* **GIVEN PASSAGE**:
..........
In addition to the recommendations on tests and treatments for miscarriage, RCOG has also highlighted where research and evidence is lacking. This includes the health disparities facing women from Black, Asian or minority ethnic backgrounds, who were found to be at higher risk of having a miscarriage than White women in The Lancet research series. Researchers at the University of Birmingham have already begun work in this area, in partnership with Tommy’s National Centre for Miscarriage Research.

An estimated 23 million miscarriages occur every year worldwide – equating to 44 pregnancy losses each minute.  Miscarriage (defined as the loss of a pregnancy before 24 weeks) costs the UK at least £471 million a year due to direct impact on health services and lost productivity. However, scientists expect costs surpass £1 billion per year when factoring in longer-term physical, reproductive and mental health impacts.

New drug treatment regimen shows promise for patients with lupus

The results of a randomised controlled trial, published in Annals of Internal Medicine, found that a new drug treatment regimen – using belimumab soon after rituximab – reduced a disease-related autoantibody and severe disease flares in lupus patients.
..........
* **SOURCE INFORMATION**:
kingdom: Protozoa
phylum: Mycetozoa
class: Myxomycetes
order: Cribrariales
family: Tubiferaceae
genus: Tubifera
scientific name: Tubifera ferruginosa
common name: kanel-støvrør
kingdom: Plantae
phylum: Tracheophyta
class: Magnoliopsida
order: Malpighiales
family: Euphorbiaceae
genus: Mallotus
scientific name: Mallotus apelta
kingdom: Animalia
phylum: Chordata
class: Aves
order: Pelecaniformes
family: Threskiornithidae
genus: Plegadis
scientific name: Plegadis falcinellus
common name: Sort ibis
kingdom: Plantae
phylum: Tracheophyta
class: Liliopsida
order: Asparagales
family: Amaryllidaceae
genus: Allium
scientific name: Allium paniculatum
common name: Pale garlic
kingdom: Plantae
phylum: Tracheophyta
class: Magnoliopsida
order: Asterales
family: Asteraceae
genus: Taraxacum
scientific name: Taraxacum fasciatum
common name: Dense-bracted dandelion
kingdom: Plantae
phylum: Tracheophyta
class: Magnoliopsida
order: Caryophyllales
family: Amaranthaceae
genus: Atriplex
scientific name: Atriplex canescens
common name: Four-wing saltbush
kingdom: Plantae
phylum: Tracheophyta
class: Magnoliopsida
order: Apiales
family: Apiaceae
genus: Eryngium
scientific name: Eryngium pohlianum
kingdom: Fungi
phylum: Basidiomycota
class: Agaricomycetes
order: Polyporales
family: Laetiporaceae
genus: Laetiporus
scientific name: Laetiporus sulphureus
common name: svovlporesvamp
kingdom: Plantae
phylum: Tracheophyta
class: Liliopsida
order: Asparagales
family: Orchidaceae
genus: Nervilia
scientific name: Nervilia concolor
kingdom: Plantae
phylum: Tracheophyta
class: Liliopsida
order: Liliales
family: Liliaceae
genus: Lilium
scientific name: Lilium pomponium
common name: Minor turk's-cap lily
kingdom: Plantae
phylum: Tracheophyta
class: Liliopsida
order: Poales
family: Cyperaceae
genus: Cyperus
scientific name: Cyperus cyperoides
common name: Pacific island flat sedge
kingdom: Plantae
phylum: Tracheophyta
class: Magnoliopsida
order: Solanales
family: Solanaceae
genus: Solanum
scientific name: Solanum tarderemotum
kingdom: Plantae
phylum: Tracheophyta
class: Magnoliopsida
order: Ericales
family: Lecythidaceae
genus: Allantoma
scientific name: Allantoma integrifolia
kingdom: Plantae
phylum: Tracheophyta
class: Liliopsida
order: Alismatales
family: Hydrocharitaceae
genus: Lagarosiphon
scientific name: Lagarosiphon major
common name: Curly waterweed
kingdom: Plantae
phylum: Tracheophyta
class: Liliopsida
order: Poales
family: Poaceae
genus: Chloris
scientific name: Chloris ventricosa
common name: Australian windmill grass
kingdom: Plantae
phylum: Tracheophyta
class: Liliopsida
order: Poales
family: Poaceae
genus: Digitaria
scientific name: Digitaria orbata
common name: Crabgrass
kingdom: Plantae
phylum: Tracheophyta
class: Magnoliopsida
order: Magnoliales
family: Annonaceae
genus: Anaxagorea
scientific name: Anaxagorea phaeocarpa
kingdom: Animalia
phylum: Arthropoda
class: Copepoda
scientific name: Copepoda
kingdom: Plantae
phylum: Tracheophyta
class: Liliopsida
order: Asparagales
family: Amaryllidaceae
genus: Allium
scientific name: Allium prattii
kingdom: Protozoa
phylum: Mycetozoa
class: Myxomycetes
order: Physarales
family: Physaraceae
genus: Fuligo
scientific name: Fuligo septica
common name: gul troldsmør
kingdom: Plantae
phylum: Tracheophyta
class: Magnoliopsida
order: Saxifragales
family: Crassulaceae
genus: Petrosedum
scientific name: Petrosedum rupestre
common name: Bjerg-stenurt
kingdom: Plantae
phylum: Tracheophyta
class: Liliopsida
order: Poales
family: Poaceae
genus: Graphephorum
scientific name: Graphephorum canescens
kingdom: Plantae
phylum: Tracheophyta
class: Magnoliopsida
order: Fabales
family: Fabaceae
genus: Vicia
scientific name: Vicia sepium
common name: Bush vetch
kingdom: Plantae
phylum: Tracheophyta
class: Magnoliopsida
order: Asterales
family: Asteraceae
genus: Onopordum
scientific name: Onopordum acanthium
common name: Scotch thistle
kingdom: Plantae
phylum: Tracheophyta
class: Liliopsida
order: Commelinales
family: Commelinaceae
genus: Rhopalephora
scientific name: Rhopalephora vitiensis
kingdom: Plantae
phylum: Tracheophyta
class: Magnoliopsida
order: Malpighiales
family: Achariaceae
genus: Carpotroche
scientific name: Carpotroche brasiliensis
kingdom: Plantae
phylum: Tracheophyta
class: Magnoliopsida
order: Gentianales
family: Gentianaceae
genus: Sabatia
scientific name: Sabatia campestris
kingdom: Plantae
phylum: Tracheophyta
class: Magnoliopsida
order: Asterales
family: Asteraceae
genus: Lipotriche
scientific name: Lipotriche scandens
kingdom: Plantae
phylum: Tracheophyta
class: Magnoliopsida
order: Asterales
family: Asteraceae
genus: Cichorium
..........
* **DESCRIPTION OF THE TASK**: Reproduce the part of the given passage that begins at the words "An estimated 23" and ends after the words "mental health impacts.".

* **TASK SOLUTION**:
An estimated 23 million miscarriages occur every year worldwide – equating to 44 pregnancy losses each minute.  Miscarriage (defined as the loss of a pregnancy before 24 weeks) costs the UK at least £471 million a year due to direct impact on health services and lost productivity. However, scientists expect costs surpass £1 billion per year when factoring in longer-term physical, reproductive and mental health impacts.